WORK TO COMPLETE: From the data that follows, print exactly the lines starting at the one containing "Naar hoofdinhoud" and ending at the one containing "workshops over nepnieuws"; include both of them and nothing more.

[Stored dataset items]
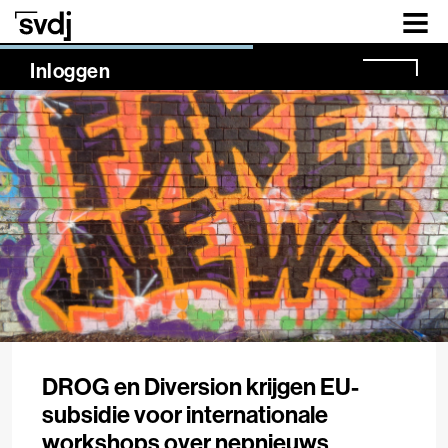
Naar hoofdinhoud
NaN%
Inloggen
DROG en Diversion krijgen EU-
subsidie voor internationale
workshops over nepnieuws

--

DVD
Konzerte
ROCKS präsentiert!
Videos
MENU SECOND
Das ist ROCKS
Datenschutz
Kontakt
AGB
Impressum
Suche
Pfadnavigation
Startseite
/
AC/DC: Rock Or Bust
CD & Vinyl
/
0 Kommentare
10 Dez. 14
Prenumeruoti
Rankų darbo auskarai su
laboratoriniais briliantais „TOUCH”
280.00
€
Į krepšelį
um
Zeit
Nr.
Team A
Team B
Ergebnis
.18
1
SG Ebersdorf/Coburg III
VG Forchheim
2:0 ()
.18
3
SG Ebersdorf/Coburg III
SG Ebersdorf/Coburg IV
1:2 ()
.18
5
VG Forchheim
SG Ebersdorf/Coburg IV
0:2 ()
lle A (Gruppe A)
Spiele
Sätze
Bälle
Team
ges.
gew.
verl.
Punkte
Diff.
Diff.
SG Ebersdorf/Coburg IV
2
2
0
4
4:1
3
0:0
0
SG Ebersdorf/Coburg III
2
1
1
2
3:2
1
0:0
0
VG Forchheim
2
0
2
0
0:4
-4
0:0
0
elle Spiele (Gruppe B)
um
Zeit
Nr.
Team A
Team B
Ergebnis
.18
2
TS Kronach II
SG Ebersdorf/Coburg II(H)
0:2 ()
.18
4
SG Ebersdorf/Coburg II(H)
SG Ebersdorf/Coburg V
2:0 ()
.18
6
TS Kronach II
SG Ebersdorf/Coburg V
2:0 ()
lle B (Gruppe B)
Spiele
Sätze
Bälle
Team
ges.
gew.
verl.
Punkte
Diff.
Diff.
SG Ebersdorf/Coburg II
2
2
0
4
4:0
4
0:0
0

--

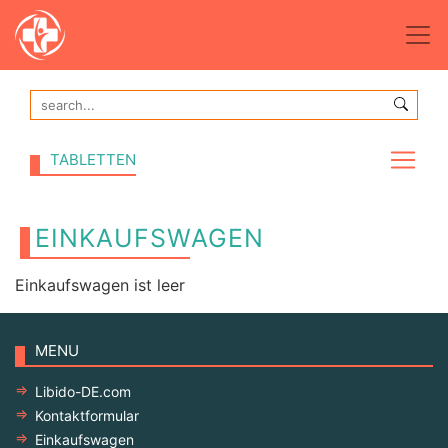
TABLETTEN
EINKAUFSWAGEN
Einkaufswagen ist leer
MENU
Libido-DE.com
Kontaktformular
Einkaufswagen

SOLUTION BELOW:
Naar hoofdinhoud
NaN%
Inloggen
DROG en Diversion krijgen EU-
subsidie voor internationale
workshops over nepnieuws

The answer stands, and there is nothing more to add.